In part one of this series on acoustics, we discussed why acoustics is so important. The room is responsible for (more?) than half of the playback quality. So reason enough to pay close attention to it. In this episode, we look at the concept of room-modes.
Anyone working with acoustics cannot ignore the term room-mode. Simply explained, a room-mode is a problem area in the room. Sound (pressure) can accumulate there, causing things to be amplified, or the pressure can actually disappear, causing things to be attenuated or not audible at all.
What is important to note is that the room needs to be closed. If the door is open, most of the room modes are already gone, because then the energy can drain away.
White noise
You can hear room modes well if you walk around the room while white noise is playing. As you walk around, you can hear the energy in the white noise shifting. This is true in any room: including good rooms. The difference is that in a good room you will hear that it is very gradual and also not very drastic, while in a bad room it will shift a lot and sometimes very suddenly.

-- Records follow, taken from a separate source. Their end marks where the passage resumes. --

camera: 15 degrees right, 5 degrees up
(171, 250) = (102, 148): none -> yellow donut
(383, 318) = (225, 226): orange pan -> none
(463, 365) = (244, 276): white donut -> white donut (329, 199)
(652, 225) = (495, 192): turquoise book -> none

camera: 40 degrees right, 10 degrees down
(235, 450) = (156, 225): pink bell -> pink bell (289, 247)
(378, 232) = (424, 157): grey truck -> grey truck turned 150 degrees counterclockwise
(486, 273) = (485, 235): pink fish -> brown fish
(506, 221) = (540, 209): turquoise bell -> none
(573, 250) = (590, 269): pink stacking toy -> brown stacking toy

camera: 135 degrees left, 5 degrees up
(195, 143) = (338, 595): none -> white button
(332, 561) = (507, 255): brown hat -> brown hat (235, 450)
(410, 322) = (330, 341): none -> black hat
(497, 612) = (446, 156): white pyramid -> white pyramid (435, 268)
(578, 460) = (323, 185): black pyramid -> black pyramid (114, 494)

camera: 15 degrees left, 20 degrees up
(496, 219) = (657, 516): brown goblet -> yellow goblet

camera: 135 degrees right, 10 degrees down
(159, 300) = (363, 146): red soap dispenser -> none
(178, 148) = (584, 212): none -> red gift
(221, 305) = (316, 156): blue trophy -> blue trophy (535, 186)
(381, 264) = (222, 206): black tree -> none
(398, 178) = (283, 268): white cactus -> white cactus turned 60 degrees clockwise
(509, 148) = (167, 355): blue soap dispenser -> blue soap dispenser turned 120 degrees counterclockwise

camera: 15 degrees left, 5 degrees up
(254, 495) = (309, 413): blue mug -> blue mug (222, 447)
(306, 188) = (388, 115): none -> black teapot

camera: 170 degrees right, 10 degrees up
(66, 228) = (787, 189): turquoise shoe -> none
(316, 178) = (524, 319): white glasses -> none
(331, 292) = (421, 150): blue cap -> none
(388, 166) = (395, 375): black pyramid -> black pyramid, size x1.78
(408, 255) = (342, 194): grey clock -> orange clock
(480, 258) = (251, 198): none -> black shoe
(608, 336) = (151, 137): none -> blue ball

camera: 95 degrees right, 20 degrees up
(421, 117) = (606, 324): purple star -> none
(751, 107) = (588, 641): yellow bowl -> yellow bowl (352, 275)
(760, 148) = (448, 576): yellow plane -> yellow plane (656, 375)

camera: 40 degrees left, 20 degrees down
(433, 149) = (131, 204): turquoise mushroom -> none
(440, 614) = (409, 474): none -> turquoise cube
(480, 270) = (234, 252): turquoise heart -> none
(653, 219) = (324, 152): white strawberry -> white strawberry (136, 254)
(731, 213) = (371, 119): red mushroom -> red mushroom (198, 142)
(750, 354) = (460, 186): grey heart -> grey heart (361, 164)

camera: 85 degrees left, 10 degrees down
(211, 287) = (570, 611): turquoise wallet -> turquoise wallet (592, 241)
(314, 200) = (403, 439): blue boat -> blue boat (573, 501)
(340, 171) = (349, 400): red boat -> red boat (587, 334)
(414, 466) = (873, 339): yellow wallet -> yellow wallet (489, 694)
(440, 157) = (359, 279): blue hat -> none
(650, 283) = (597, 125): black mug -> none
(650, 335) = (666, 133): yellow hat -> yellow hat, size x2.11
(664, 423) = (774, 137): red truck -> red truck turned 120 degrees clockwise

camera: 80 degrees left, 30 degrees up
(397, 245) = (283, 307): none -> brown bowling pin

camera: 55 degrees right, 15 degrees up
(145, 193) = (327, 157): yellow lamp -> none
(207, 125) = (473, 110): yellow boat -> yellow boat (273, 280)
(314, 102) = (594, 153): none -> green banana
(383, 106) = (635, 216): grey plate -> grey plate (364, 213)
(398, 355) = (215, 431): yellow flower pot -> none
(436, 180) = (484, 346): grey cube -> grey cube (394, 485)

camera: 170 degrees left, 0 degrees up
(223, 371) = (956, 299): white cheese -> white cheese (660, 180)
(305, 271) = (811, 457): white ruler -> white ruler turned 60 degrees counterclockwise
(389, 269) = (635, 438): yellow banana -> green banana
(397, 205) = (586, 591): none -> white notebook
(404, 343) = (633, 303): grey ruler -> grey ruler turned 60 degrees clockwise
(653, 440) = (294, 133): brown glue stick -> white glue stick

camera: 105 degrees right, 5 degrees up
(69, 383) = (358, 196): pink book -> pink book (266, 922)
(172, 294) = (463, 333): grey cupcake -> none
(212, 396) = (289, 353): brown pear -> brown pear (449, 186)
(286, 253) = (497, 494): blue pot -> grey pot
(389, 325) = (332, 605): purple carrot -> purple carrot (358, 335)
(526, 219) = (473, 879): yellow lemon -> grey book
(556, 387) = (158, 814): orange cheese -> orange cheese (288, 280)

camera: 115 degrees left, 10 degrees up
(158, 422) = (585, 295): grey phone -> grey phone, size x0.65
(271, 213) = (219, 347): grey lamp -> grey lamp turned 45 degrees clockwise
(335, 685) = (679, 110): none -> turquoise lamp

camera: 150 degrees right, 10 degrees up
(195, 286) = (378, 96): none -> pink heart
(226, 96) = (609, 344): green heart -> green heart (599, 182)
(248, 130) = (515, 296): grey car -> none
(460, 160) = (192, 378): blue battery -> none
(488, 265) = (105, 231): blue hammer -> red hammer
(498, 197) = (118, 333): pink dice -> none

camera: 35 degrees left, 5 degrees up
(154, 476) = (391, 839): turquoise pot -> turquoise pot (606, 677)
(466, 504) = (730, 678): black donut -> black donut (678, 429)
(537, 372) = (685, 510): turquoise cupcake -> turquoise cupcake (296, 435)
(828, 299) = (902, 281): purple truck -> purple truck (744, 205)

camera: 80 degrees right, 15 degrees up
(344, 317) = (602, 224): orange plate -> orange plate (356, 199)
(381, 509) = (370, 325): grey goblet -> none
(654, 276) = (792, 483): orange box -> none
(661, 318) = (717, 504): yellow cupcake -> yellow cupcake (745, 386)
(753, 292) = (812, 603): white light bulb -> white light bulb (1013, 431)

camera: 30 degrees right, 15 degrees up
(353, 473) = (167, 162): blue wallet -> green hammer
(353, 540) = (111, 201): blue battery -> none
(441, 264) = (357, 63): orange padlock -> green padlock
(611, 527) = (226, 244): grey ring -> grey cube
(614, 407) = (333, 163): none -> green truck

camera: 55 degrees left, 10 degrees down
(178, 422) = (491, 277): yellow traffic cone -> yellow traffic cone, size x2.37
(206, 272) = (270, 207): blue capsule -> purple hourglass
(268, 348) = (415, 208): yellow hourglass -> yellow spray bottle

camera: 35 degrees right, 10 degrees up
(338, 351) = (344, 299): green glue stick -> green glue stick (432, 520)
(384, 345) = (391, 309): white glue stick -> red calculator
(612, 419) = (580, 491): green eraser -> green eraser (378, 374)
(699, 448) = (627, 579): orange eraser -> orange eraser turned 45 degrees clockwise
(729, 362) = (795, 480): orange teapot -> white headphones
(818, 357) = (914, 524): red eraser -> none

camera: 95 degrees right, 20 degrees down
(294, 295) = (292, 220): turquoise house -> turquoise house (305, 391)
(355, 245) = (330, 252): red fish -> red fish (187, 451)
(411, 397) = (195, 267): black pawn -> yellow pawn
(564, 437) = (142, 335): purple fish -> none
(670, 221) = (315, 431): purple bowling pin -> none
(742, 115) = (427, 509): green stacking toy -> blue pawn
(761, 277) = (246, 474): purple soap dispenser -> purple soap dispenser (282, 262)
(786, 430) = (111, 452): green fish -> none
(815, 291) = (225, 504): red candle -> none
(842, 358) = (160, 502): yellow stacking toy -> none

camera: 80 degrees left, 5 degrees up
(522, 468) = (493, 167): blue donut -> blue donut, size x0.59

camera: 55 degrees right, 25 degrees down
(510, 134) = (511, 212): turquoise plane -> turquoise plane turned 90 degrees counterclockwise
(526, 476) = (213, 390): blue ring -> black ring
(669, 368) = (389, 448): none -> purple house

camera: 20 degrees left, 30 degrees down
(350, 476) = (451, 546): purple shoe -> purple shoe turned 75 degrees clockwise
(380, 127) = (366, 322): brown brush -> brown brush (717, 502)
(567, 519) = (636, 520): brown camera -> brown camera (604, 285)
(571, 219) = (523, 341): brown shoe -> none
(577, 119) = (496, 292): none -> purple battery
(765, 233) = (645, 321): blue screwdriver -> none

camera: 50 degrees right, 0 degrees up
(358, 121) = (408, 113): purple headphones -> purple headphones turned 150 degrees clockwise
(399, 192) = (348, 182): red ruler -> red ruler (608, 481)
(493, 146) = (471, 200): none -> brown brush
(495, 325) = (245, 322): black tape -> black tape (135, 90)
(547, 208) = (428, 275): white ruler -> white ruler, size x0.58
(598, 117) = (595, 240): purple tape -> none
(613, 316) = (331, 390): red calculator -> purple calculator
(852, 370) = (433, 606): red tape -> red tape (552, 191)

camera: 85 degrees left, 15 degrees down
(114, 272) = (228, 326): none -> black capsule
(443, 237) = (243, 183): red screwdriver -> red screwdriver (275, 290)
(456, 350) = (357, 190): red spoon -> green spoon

Room modes will in most cases express themselves in the lower frequencies. Not only is the most energy in the bass: the wavelengths are also the longest, so they fit nicely in the room. A 20 Hz tone is about 17 meters long. Now that tone already fits at half the wavelength, so 8.5 meters approximately. If the room has that length, then you will suffer from room modes at 20 Hz, but also multiples of that. So 40, 60, 80, etc….
A 30 Hz tone is 11.4 meters, at 40 Hz it is 8.6 meters long and 50 Hz tone comes in at 6.9 meters approximately. Be aware that you may divide these lenghts by two, in terms of creation of room modes and release of energy. So if a room falls within the wavelength, room mode occurs there, plus at frequencies that are multiples of the base frequency.
So measuring?
We have already shown some math. Room modes can be calculated. You can measure the length, width and height of the room to determine at what frequencies problems may arise.
The formula is quite simple: room mode (f) = n x v /2 x L.
L is the length of the room, v is the speed of sound and n is the ‘order’. For a 5-meter room, it then comes to:
f1 = 1 x 343 / 2 x 5 = 34.3 Hz. The second harmonic is then: f2 = 2 x 343 / 2 x 5 = 68.6.
Sweep
Is math not your strong suit and you just want to hear where the room mode is? You can do that, too. A good way to find out what area the problems are in is to work with a sweep. This way you can first roughly determine in which frequency range the problem is located and then see exactly where it is per tone.
We use an audio test CD with sweeps, white noise, pink noise and test tones between 20 Hz and 20 KHz. The CD is on Tidal and Qobuz and is called Audio Check – Audio Line Up Test Tones. This is a handy CD / album to do these tests with.
What to do with it
Ok: fine… you now know what frequency the problem areas are at. Most likely somewhere between 30 and 50 Hz (and multiples). Exactly in that area where most speakers start playing: Great! Uhh…Not…
Fortunately, it can be solved. Both with cheaper means, like thick packs of glass wool, and pricey, but compact, active solutions, like the PSI AVAA.
In a living room, a thick pack of glass wool is probably not really a realistic solution. An AVAA is, but they cost quite a bit of money (but work really well!). A golden mean could be a hybrid solution where parts are passively addressed with stylish diffusers and absorbers and the heavy work is done with a DSP. Think of the area below 150 Hz, which is very difficult to fix with passive solutions.
We will go into DSPs and active and passive room correction in future articles.